(WHAT YOU NEED TO DO):
Each line from the start of the data below through the one containing "TypeDefs can be found in" must be reproduced exactly.

[DATA PROVIDED — start]

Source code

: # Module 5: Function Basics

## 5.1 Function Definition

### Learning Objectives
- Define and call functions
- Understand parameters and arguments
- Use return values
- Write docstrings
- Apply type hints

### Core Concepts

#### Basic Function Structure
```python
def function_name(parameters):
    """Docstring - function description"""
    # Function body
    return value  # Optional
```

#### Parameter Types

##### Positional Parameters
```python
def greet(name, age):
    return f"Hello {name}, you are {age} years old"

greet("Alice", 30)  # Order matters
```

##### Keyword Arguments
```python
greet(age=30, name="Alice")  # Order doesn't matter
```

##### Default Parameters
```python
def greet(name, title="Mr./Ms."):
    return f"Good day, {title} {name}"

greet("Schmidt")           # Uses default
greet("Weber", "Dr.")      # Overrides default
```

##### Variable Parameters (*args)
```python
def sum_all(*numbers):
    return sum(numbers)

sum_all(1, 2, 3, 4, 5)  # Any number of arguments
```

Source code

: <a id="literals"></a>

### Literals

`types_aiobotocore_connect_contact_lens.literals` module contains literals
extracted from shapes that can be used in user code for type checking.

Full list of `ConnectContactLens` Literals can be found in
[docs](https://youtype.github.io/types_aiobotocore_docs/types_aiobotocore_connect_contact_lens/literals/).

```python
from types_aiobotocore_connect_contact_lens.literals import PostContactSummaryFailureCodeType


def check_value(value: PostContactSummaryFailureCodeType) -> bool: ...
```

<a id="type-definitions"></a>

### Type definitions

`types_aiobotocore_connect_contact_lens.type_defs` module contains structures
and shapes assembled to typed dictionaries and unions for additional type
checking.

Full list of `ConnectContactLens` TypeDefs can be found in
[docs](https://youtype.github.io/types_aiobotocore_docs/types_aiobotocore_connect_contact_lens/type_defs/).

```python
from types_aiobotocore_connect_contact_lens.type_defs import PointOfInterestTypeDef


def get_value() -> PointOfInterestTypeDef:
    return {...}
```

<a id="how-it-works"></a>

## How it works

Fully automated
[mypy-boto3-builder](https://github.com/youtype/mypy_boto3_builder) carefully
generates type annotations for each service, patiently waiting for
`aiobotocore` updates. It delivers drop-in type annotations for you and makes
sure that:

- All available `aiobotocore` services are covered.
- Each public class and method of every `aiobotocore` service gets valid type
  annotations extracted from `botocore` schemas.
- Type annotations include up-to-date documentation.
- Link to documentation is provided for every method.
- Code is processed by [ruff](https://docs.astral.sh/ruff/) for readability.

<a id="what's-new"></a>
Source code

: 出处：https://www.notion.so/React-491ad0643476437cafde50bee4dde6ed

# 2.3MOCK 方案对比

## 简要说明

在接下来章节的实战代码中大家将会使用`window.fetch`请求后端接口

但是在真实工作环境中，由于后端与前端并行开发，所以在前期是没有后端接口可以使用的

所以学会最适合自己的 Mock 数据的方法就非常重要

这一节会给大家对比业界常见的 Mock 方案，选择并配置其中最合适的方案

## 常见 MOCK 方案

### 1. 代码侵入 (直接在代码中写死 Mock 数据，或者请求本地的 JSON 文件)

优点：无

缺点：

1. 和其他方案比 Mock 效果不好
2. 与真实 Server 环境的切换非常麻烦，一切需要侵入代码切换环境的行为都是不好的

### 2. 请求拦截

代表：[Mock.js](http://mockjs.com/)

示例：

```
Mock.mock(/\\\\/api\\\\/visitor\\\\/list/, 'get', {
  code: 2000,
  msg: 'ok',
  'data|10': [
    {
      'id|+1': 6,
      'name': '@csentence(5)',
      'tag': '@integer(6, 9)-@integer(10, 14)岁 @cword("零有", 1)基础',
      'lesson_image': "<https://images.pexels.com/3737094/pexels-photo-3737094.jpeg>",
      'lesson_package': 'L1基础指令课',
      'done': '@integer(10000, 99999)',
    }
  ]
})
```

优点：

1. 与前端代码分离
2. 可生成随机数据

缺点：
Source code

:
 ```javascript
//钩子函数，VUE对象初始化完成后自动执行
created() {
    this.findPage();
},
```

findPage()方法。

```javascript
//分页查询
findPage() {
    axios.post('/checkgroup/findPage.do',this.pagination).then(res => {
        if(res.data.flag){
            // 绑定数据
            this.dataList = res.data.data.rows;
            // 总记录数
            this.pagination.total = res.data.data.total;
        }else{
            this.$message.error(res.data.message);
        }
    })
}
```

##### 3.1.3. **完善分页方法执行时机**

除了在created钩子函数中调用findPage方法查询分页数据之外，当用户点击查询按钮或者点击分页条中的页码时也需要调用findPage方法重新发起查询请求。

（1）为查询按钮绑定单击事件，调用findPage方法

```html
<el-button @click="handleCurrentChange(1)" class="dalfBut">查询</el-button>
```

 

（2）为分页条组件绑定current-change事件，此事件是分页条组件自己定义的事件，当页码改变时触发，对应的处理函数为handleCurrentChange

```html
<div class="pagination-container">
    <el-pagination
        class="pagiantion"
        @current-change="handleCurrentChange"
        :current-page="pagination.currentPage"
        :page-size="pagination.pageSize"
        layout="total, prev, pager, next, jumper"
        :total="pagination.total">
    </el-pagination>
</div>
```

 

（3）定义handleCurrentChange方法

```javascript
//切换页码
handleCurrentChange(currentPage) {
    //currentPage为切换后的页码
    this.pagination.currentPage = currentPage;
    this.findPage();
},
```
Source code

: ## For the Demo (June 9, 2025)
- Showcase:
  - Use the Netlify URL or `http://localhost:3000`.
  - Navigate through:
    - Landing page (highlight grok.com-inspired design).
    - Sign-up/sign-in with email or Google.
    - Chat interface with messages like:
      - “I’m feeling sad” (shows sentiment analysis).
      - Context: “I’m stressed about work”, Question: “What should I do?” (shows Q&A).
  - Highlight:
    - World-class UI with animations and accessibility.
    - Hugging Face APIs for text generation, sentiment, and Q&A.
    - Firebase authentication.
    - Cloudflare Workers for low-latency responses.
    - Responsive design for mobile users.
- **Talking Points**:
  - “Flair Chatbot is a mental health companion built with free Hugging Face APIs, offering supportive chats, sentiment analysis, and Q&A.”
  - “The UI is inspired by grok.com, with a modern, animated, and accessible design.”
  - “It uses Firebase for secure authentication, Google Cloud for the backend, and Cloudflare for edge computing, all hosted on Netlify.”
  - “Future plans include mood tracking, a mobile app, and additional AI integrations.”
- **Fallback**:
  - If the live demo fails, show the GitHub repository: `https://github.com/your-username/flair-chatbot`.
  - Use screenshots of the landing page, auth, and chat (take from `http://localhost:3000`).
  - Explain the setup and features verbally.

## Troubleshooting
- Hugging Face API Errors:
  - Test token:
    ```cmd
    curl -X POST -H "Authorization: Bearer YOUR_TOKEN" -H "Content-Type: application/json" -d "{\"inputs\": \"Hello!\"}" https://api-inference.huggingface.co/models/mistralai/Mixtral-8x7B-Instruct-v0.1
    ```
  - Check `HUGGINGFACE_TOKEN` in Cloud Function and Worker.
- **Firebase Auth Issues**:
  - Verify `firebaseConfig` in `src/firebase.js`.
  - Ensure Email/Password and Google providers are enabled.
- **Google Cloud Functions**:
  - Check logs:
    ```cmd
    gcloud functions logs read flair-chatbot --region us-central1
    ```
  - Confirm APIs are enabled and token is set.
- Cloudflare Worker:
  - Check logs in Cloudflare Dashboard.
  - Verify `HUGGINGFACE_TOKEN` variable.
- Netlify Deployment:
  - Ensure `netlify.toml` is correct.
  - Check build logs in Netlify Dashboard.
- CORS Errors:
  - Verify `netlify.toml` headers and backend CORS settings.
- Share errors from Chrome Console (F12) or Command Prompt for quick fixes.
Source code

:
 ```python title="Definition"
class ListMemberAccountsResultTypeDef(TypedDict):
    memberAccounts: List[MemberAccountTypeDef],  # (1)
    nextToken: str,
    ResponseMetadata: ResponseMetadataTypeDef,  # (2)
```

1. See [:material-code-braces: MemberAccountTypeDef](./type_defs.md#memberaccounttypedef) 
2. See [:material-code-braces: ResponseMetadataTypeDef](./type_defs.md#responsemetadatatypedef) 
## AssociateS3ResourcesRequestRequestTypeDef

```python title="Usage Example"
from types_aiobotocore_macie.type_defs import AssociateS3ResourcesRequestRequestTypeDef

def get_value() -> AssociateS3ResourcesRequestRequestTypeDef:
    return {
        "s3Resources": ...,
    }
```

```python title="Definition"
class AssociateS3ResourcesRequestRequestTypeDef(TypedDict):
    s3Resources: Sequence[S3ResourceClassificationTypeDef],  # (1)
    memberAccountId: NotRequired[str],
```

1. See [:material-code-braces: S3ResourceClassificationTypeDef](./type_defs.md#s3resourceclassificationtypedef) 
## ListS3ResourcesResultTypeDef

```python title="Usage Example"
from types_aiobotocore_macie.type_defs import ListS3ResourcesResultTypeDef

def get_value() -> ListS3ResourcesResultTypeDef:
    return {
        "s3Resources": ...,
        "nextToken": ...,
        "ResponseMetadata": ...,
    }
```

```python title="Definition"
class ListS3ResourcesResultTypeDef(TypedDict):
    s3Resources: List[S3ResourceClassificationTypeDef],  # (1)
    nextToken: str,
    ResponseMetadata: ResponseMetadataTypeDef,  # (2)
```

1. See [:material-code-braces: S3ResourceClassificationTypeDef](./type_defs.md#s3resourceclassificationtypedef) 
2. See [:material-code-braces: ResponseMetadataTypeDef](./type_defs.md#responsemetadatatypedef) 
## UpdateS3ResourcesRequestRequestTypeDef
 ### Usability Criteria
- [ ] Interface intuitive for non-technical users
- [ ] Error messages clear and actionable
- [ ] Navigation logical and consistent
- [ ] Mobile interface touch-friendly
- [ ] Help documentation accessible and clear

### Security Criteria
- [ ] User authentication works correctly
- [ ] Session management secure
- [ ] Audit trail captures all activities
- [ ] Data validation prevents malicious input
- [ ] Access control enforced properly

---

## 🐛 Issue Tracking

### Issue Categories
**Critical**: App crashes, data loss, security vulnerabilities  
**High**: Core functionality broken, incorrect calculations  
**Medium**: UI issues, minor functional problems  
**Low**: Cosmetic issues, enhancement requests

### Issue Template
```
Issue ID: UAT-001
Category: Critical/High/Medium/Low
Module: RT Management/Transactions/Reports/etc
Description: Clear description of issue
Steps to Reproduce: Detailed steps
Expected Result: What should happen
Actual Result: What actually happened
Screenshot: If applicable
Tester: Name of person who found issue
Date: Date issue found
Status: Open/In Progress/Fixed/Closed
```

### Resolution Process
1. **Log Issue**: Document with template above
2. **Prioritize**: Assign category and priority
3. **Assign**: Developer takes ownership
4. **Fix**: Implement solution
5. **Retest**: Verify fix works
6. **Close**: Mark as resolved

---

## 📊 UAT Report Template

[DATA PROVIDED — finish]

(WRITTEN RESPONSE):
Source code

: # Module 5: Function Basics

## 5.1 Function Definition

### Learning Objectives
- Define and call functions
- Understand parameters and arguments
- Use return values
- Write docstrings
- Apply type hints

### Core Concepts

#### Basic Function Structure
```python
def function_name(parameters):
    """Docstring - function description"""
    # Function body
    return value  # Optional
```

#### Parameter Types

##### Positional Parameters
```python
def greet(name, age):
    return f"Hello {name}, you are {age} years old"

greet("Alice", 30)  # Order matters
```

##### Keyword Arguments
```python
greet(age=30, name="Alice")  # Order doesn't matter
```

##### Default Parameters
```python
def greet(name, title="Mr./Ms."):
    return f"Good day, {title} {name}"

greet("Schmidt")           # Uses default
greet("Weber", "Dr.")      # Overrides default
```

##### Variable Parameters (*args)
```python
def sum_all(*numbers):
    return sum(numbers)

sum_all(1, 2, 3, 4, 5)  # Any number of arguments
```

Source code

: <a id="literals"></a>

### Literals

`types_aiobotocore_connect_contact_lens.literals` module contains literals
extracted from shapes that can be used in user code for type checking.

Full list of `ConnectContactLens` Literals can be found in
[docs](https://youtype.github.io/types_aiobotocore_docs/types_aiobotocore_connect_contact_lens/literals/).

```python
from types_aiobotocore_connect_contact_lens.literals import PostContactSummaryFailureCodeType


def check_value(value: PostContactSummaryFailureCodeType) -> bool: ...
```

<a id="type-definitions"></a>

### Type definitions

`types_aiobotocore_connect_contact_lens.type_defs` module contains structures
and shapes assembled to typed dictionaries and unions for additional type
checking.

Full list of `ConnectContactLens` TypeDefs can be found in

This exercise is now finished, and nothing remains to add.